In politics where there is a will there is inevitably a way. Time and again we have seen this old maxim come true.
Polar opposites brought together to secure an outcome in the best interests of a community.
Regrettably, when it comes to the possibility of saving 300 high-tech engineering jobs for Dublin North, and Ireland generally, both Mary Coughlan and Brian Cowen failed.
There doesn't seem to have been a political will to deliver these jobs and now there may be no way that they can be saved.
The jobs, like 50,000 of our best and brightest over the last year are heading overseas. That is a savage blow that could have been avoided.
A particularly savage blow to the 300 families for whom these jobs would have been a lifeline to the future.
Let's remember that this is a political mess and jobs disaster that goes back months and months, not just the farce we have seen played out recently.
Out of a possible 500 jobs for Dublin Airport, 200 had already been lost to a delighted Prestwick Airport before the Government's inaction came to light.

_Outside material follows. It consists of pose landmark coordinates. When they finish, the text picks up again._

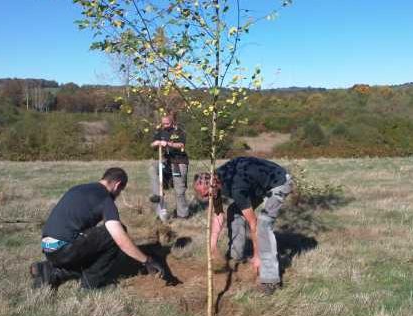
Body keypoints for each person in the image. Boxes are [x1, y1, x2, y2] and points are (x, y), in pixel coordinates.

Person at [30, 167, 164, 290]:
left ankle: (51, 271)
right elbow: (120, 239)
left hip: (48, 247)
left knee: (93, 245)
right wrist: (147, 261)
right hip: (65, 249)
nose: (118, 195)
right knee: (114, 234)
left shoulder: (79, 188)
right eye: (120, 191)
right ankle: (92, 284)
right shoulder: (105, 199)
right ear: (117, 185)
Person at [193, 157, 293, 295]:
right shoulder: (216, 180)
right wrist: (212, 246)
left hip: (279, 182)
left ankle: (269, 279)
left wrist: (257, 256)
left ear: (213, 185)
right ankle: (236, 255)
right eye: (204, 196)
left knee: (264, 225)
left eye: (207, 194)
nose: (207, 198)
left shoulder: (236, 188)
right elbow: (218, 215)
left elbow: (254, 224)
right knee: (234, 211)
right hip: (256, 185)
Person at [149, 113, 189, 221]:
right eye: (163, 123)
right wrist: (156, 143)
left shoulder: (179, 131)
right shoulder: (160, 131)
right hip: (166, 162)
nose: (165, 125)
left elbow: (181, 145)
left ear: (173, 122)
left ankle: (182, 215)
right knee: (153, 168)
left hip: (178, 162)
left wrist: (167, 143)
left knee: (179, 191)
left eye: (167, 123)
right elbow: (152, 144)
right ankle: (158, 196)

At the heart of the matter is whether or not the Government were ready to push every button they could to secure these jobs. Pick up the phone. Call all the main players into meetings. Ask officials what is possible, not simply what is obvious. Make it happen. Above all, make it happen. But now some other European country is going to benefit. Not Dublin North. Not the Irish economy. Following the Ryanair jobs losses, the debacle of jobs lost at Dell and the original SRTechnics job losses, one now has to ask if Mary Coughlan is in the right job?
The Minister and her officials and the DAA will of course argue that Hangar 6, the one that Ryanair wanted to operate out of was already leased to Aer Lingus.
Well, the photos released by Ryanair yesterday showed it wasn't exactly overflowing with activity. They also argue that there is a lease that can't be broken.
Except there is a clause in all DAA leases with airlines that says that a lease on a hangar can be broken if it is in the interest of "aircraft operation and airport development".
What on earth could be more important to Dublin Airport's development, and our own jobs-starved economy, than securing such a highly skilled airplane-maintenance operation with 300 jobs for unemployed SRTechnics workers?
Disastrously, it transpires that political egos and airport turf wars have proved more important.
If it's not already too late the Taoiseach should now do what Enda Kenny advised him to do; pick up the phone and save these jobs.